Monkeybrains has about 60 employees, including technicians, customer service representatives, and office staff. The company’s culture has a tech vibe; employee autonomy is encouraged. During shelter-in-place office density and hours have been reduced for some staff, with a staggered 60 percent home and 40 percent office schedule for others.
“I never thought that would happen when I was at Farley’s having coffee!” Menendez said. “It’s great to be able to provide jobs to people.”
Monkeybrains started as a web hosting company at Third and Marin streets, where Rucker was living at the time. As the company grew, its address changed several times. Menendez lived at Wisconsin and 22nd streets while one of his kids attended Daniel Webster Elementary School. Presently, he’s a Mission District resident; Rucker lives in Bernal Heights. For five years the company was located on Potrero Avenue and 18th Street, not far from where the founders used to meet up for coffee at Farley’s.
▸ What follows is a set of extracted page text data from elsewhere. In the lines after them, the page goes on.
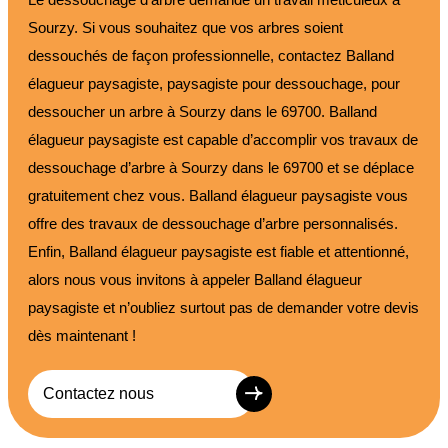
Sourzy. Si vous souhaitez que vos arbres soient
dessouchés de façon professionnelle, contactez Balland
élagueur paysagiste, paysagiste pour dessouchage, pour
dessoucher un arbre à Sourzy dans le 69700. Balland
élagueur paysagiste est capable d’accomplir vos travaux de
dessouchage d’arbre à Sourzy dans le 69700 et se déplace
gratuitement chez vous. Balland élagueur paysagiste vous
offre des travaux de dessouchage d’arbre personnalisés.
Enfin, Balland élagueur paysagiste est fiable et attentionné,
alors nous vous invitons à appeler Balland élagueur
paysagiste et n’oubliez surtout pas de demander votre devis
dès maintenant !
Contactez nous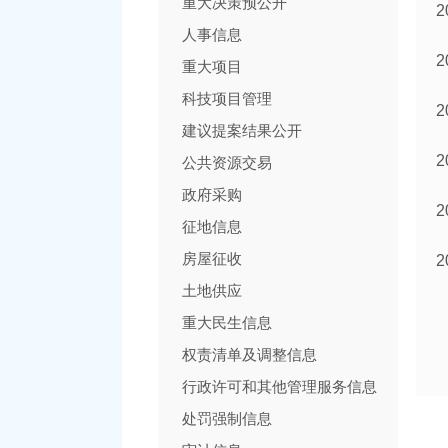
重大决策预公开
人事信息
重大项目
科技项目管理
建议提案结果公开
公共资源交易
政府采购
征地信息
房屋征收
土地供应
重大民生信息
权责清单及调整信息
行政许可和其他管理服务信息
处罚强制信息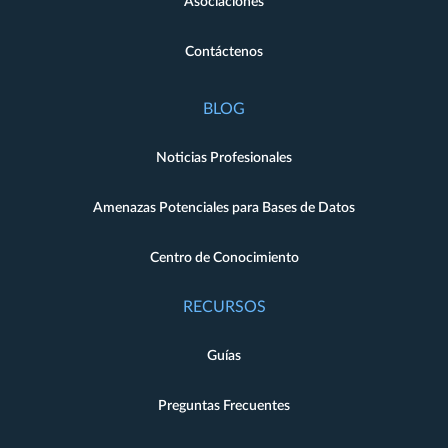
Asociaciones
Contáctenos
BLOG
Noticias Profesionales
Amenazas Potenciales para Bases de Datos
Centro de Conocimiento
RECURSOS
Guías
Preguntas Frecuentes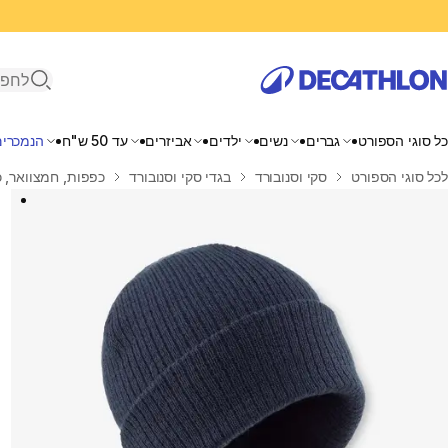
פתיחת ח
כל סוגי הספורט
גברים
נשים
ילדים
אביזרים
עד 50 ש"ח
הנמכרים
בית
לכל סוגי הספורט
סקי וסנובורד
בגדי סקי וסנובורד
כפפות, חמצוואר, כ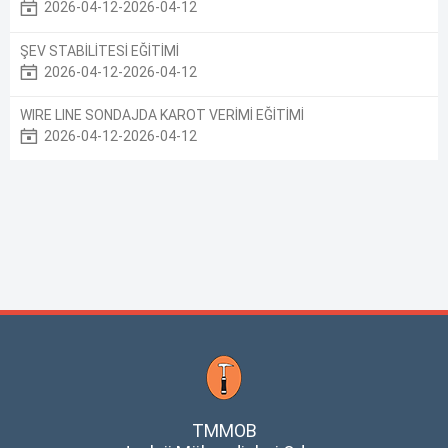
2026-04-12-2026-04-12
ŞEV STABİLİTESİ EĞİTİMİ
2026-04-12-2026-04-12
WIRE LINE SONDAJDA KAROT VERİMİ EĞİTİMİ
2026-04-12-2026-04-12
TMMOB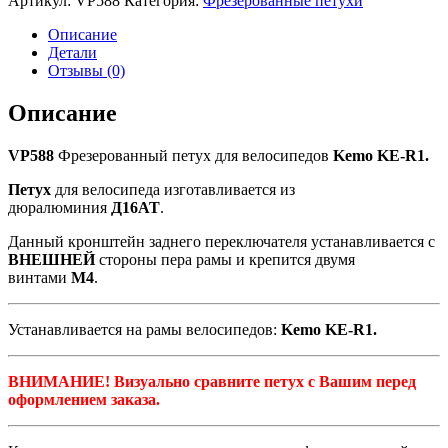
Артикул:
VP588
Категория:
Фрезерованные петухи
Фрезерованный
петух
Описание
для
Детали
велосипеда
Отзывы (0)
Kemo
KE-
Описание
R1
VP588
Фрезерованный петух для велосипедов
Kemo KE-R1.
Петух
для велосипеда изготавливается из
дюралюминия
Д16АТ
.
Данный кронштейн заднего переключателя устанавливается с
ВНЕШНЕЙ
стороны пера рамы и крепится двумя
винтами
М4
.
Устанавливается на рамы велосипедов:
Kemo KE-R1.
ВНИМАНИЕ! Визуально сравните петух с Вашим перед
оформлением заказа.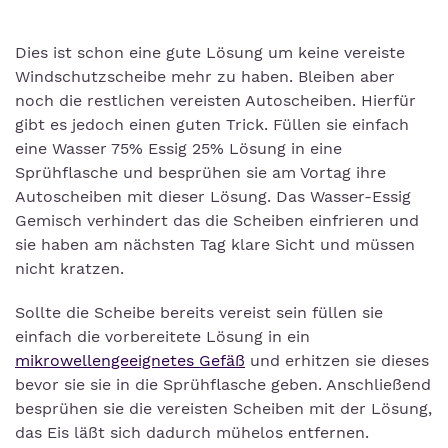
Dies ist schon eine gute Lösung um keine vereiste
Windschutzscheibe mehr zu haben. Bleiben aber
noch die restlichen vereisten Autoscheiben. Hierfür
gibt es jedoch einen guten Trick. Füllen sie einfach
eine Wasser 75% Essig 25% Lösung in eine
Sprühflasche und besprühen sie am Vortag ihre
Autoscheiben mit dieser Lösung. Das Wasser-Essig
Gemisch verhindert das die Scheiben einfrieren und
sie haben am nächsten Tag klare Sicht und müssen
nicht kratzen.
Sollte die Scheibe bereits vereist sein füllen sie
einfach die vorbereitete Lösung in ein
mikrowellengeeignetes Gefäß
und erhitzen sie dieses
bevor sie sie in die Sprühflasche geben. Anschließend
besprühen sie die vereisten Scheiben mit der Lösung,
das Eis läßt sich dadurch mühelos entfernen.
“Potrero Hill has been a big part of our story,” Menendez said.
Monkeybrains now headquarters at 286 12th Street, the site of a former chocolate factory. The spot was chosen for its storage space for gear and cabling, and parking lot for company vehicles. Last year, the partners bought a warehouse in West Oakland to accommodate the ISP’s growth. The additional space helps maintain physical distancing protocols for customer service staff.
Macromedia, Inc., where Rucker and Menendez joined forces, is now owned by Adobe, Inc. Monkebybrains provides Internet service to 100 Hooper Street, a building that includes Adobe offices.
In 2018, an initiative spearheaded by former Mayor Mark Farrell would’ve made Internet a public utility, similar to water or power, with the City owning the network, partnering with private companies to build and operate it. But with a $2 billion price tag, amid an affordable housing crisis, the plan for universal broadband was parked.
“Open access would be great,” Menendez said. “Keep your eyes on Oakland. They’re saying they want to do a free Internet platform. Cities watch each other. Once people break the ice on open access, I think you will see this in San Francisco. We have more tech mindshare here than anywhere. The housing density is here, and now with the pandemic, people are noticing that fast Internet really is a necessity.”